BEGIN DATA IN THIS EXERCISE

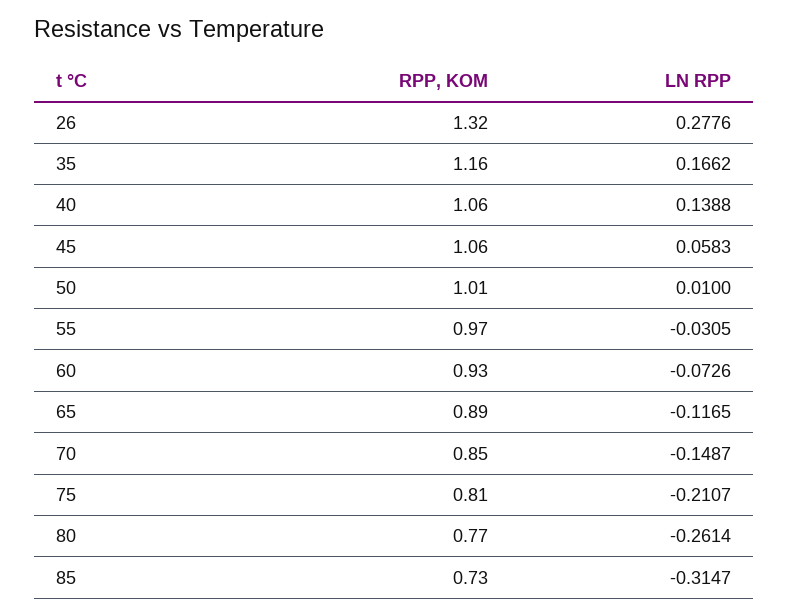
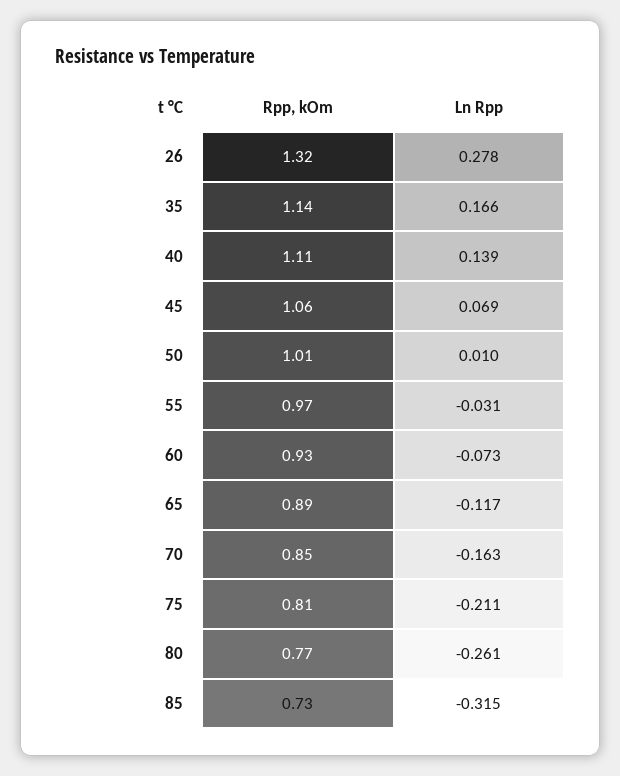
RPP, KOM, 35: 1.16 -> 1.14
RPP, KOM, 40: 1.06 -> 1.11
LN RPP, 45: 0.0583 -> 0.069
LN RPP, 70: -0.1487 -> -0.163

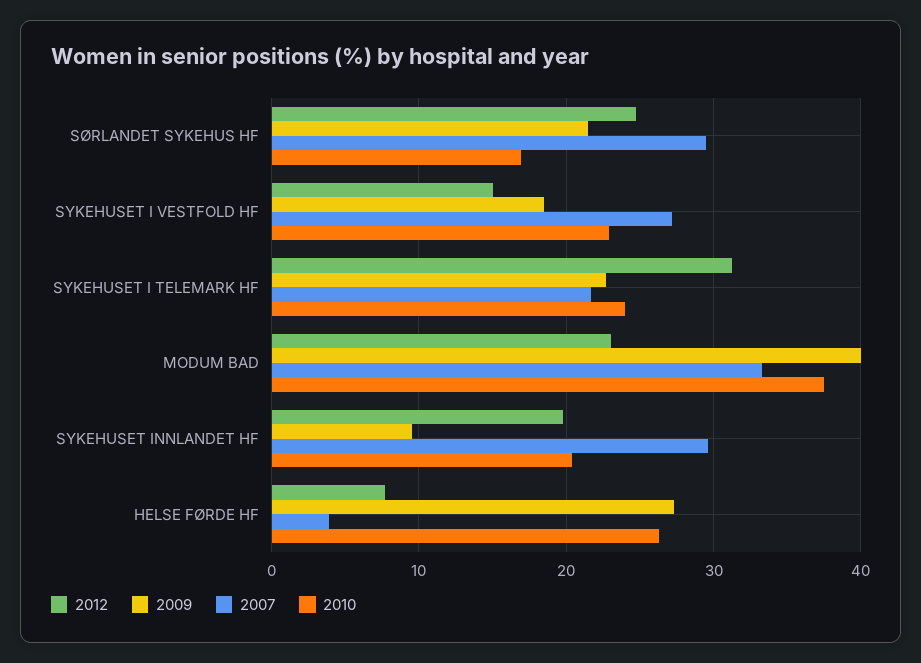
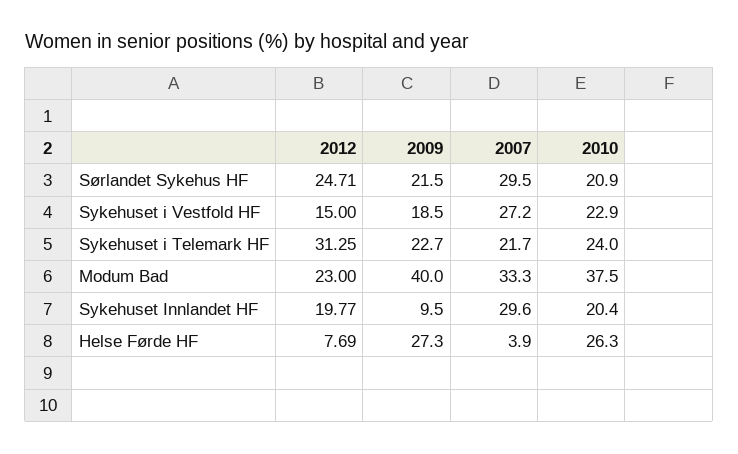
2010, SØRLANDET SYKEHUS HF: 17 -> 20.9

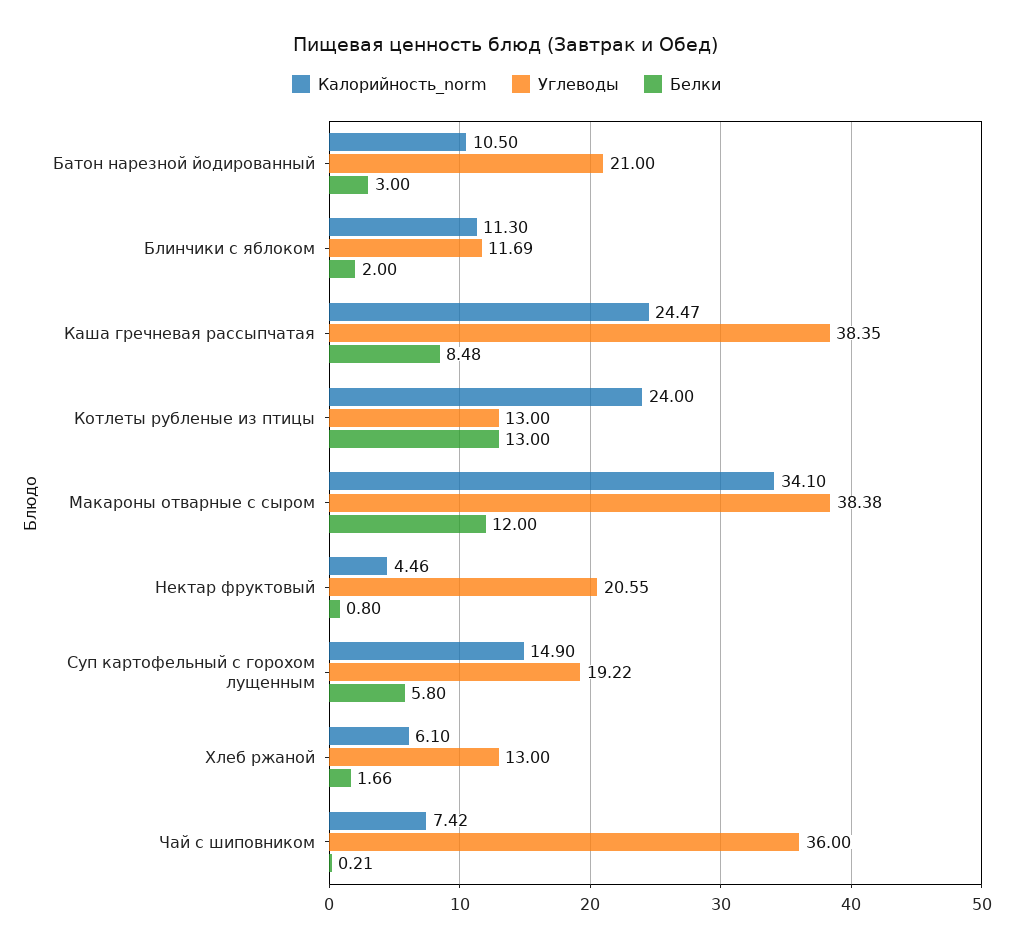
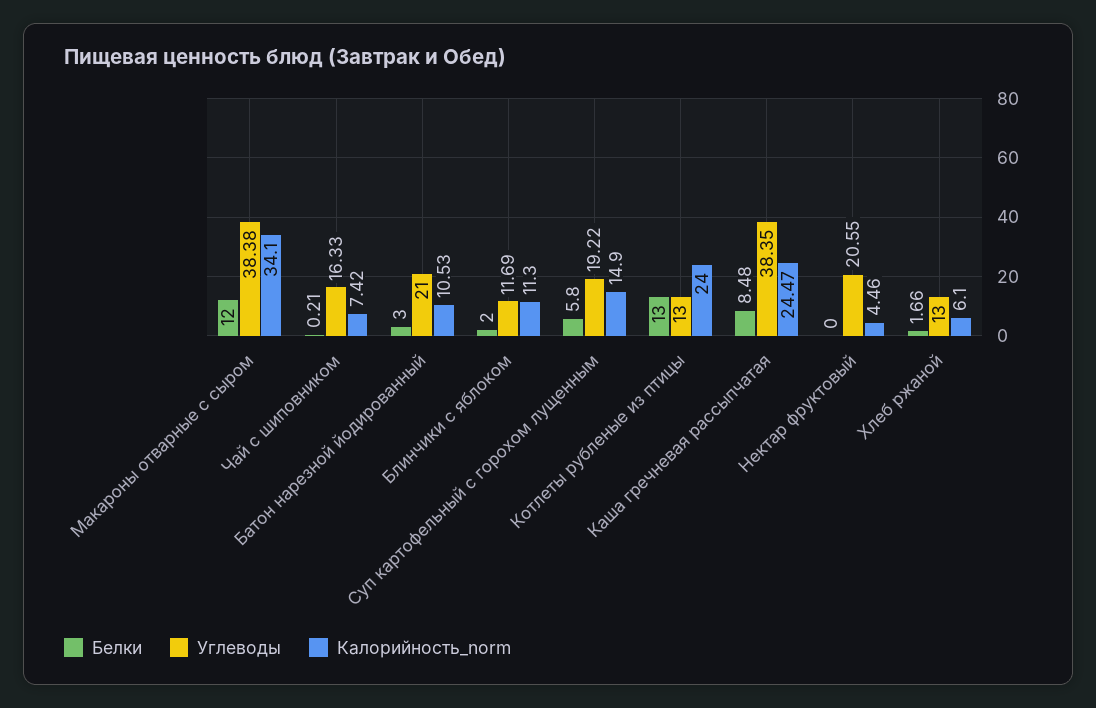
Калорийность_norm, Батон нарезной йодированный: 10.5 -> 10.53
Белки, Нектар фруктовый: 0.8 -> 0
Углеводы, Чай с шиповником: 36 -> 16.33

END DATA IN THIS EXERCISE

Leave out the pictures and set down everything else in the entries above exactly.

RPP, KOM, 35: 1.16 -> 1.14
RPP, KOM, 40: 1.06 -> 1.11
LN RPP, 45: 0.0583 -> 0.069
LN RPP, 70: -0.1487 -> -0.163

2010, SØRLANDET SYKEHUS HF: 17 -> 20.9

Калорийность_norm, Батон нарезной йодированный: 10.5 -> 10.53
Белки, Нектар фруктовый: 0.8 -> 0
Углеводы, Чай с шиповником: 36 -> 16.33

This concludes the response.